Diabetic Eyes: Something you Don’t Know
My husband had an appointment with an eye specialist because of his diabetes. Many diabetics have something called Diabetic Retinopathy. After you’ve had high blood sugar for some time, you can experience eye changes, including leaking blood vessels and new blood vessel growth, that can be big trouble for your eyes.
Fortunately, doctors can now do surgery and prevent vision loss, but without it, diabetes can still lead to blindness. We’re lucky; my husband doesn’t need surgery because his diabetes was caught before his eyes progressed to that point.
When we were talking with his doctor, we learned something interesting. After being diagnosed with diabetes and (presumably) getting your blood sugar near normal ranges, you can expect your eyes to worsen for the next nine months.

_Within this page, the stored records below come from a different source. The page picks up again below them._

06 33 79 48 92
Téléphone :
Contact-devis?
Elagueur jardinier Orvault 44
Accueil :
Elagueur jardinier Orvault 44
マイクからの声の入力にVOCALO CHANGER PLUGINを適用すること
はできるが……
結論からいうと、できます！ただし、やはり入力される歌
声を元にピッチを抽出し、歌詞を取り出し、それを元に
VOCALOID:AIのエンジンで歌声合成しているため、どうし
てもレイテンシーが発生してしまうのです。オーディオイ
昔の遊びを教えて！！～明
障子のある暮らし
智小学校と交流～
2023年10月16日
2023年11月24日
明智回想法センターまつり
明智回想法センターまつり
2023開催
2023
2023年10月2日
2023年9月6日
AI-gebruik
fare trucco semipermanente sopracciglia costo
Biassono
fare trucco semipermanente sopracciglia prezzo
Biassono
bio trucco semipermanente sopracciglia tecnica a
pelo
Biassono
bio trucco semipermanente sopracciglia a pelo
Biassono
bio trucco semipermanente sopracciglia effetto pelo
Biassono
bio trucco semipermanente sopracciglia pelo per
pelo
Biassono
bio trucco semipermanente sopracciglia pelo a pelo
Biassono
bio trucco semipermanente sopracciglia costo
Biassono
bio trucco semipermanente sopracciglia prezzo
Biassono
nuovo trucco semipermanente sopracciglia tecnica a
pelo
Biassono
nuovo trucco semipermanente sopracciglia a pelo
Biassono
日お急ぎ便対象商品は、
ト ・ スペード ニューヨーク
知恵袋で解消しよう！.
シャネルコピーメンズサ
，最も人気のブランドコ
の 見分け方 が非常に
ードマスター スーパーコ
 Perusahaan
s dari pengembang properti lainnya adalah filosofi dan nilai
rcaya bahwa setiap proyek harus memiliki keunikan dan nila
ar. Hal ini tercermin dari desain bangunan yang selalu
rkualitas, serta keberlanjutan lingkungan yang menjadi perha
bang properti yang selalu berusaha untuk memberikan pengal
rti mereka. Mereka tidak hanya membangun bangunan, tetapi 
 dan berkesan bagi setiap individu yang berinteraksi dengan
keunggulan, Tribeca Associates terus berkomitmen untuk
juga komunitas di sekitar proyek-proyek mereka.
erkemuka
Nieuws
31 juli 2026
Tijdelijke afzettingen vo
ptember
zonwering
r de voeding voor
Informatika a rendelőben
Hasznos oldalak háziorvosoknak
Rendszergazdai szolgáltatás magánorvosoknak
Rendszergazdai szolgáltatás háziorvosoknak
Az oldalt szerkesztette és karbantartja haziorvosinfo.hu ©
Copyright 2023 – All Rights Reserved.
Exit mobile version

Yes, that’s what his retinal specialist told us. For nine months after the blood sugar starts coming down, the eyes tend to get worse. After that, you see drastic improvements in the eye with continued blood sugar control. I wish we had known that up front; it would have saved a week of worry while waiting for the appointment with the specialist. He told us that it’s not really known why that’s so, but that it does tend to work that way.
He also emphasized that it’s very important to get blood sugar down into a normal range and keep it consistently there. That’s the only thing that will help your eyes over the long term.
We learned some other good bits of information.
- You don’t have to have any vision changes to have diabetic retinopathy.
- You can have diabetes and have none of the usual symptoms.
- Routine blood work can miss diabetes. Diabetes is often undiagnosed for years, and that’s years that the disease can damage your eyes, kidneys and other organs!
Talk to your doctor about getting your blood sugar tested, even if you have no symptoms or family history. If you DO have symptoms or a family history, you need to get tested sooner rather than later!
If you have a real aversion to drinking the glucose for the fasting test, ask your doctor to do an A1C instead. You just give some blood, and you don’t even have to fast or drink anything! You can’t tell me that’s not easy enough to do.